CCCLIII.

Dans un roman policier récent, l’auteur écrit… Non, exactement, le traducteur écrit : elle enfila une paire de jeans. On n’y prête plus d’attention de nos jours (je veux dire : à la phrase). J’aurais connu les temps du blue-jeans, du jeans, puis de la paire. Laissons pour rien denim et Levi, coquetteries de fashionables. Il fut un temps où, ici, à Rouen, un jeans, quel qu’il fut, s’achetait aux Stocks Réunis, rue de la République, n° 37. Une boutique brillante, toute en longueur, spécialisée dans le vêtement solide, la chemise de cow-boy, le duffle-coat et la veste en mouton retourné.
On y entrait par un étroit couloir flanqué de deux vitrines, puis venait la boutique, plutôt exigüe. Au fond, une volée de marches amenait à un second magasin, cette fois plus vaste, tant en longueur qu’en largeur.
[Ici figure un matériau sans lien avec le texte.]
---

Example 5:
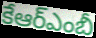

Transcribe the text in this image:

కేఆర్ఎంబీ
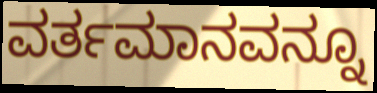
ವರ್ತಮಾನವನ್ನೂ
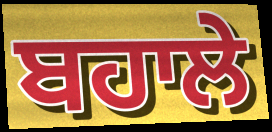
ਬਹਾਲੇ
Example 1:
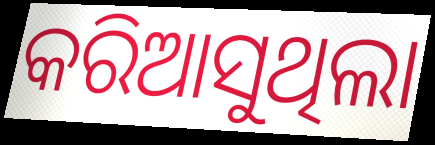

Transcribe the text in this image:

କରିଆସୁଥିଲା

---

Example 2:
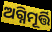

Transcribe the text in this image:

ଅଗ୍ନିମୂର୍ତ୍ତି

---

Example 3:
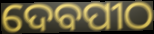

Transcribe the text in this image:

ଦେବପୀଠ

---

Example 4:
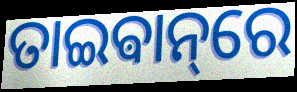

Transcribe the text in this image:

ତାଇଵାନ୍‌ରେ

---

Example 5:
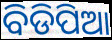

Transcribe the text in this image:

ବିଡିପିଆ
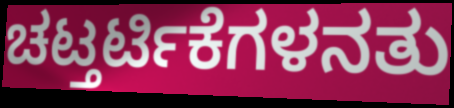
ಚಟ್ತರ್ಟಿಕೆಗಳನತು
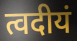
त्वदीयं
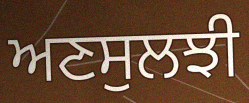
ਅਣਸੁਲਝੀ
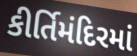
કીર્તિમંદિરમાં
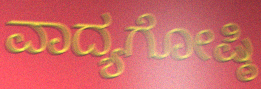
ವಾದ್ಯಗೋಷ್ಠಿ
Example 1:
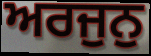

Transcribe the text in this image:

ਅਰਜੁਨੁ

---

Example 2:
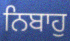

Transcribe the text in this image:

ਨਿਬਾਹੁ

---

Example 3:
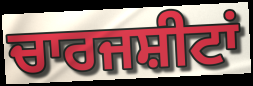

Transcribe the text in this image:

ਚਾਰਜਸ਼ੀਟਾਂ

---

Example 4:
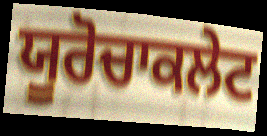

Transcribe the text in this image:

ਯੂਰੋਚਾਕਲੇਟ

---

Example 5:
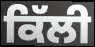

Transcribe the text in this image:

ਕਿੱਲੀ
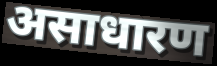
असाधारण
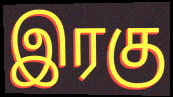
இரகு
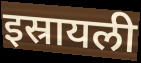
इस्रायली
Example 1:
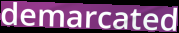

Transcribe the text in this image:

demarcated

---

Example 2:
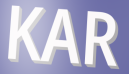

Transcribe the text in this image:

KAR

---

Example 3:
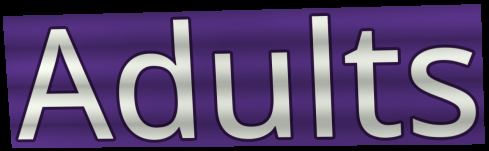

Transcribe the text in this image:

Adults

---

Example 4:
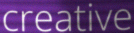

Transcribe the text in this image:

creative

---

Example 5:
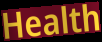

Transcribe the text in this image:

Health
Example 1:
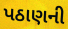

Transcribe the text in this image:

પઠાણની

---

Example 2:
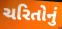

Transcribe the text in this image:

ચરિતોનું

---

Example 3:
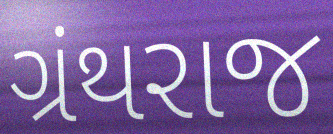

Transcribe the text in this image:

ગ્રંથરાજ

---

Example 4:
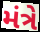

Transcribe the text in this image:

મંત્રે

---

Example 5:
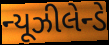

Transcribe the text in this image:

ન્યૂઝીલેન્ડે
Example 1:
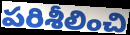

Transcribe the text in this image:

పరిశీలించి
Et en étagères du haut desquelles circulaient les vendeuses à l’aide d’échelles mobiles. Voulant préciser mes souvenirs, la consultation d’un vieil annuaire m’apprends que, dans les annonces, si Stocks Réunis il y avait, la boutique portait en sous-titre : Surplus alliés.
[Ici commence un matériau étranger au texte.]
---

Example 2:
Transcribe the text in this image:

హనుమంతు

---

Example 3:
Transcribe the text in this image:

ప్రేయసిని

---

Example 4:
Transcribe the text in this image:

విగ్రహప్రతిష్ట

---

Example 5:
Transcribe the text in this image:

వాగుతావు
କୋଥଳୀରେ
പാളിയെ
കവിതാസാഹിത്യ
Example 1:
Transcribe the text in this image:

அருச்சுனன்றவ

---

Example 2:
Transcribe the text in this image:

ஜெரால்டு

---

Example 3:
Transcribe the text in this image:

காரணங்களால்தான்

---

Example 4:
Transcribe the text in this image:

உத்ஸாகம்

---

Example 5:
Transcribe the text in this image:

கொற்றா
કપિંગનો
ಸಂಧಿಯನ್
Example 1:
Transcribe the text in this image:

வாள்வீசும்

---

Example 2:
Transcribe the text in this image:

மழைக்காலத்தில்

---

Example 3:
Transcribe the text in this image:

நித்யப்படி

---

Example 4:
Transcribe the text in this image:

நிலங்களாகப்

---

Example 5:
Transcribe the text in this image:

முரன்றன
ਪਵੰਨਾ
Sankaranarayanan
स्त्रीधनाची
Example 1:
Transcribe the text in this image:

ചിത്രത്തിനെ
Quoi de plus convaincant que la logique du commerce ? Elle n’a d’égale que la persistance des êtres et des choses. Car disparu Aux Stocks Réunis, que trouve-t-on aujourd’hui dans cette républicaine rue ? Réponse : Légende militaire, magasin censé lui survivre dans le même genre. Pas tout à fait cependant, comme on disait autrefois : mutatis mutandis. Quelle guerre d’aujourd’hui alimente nos surplus ?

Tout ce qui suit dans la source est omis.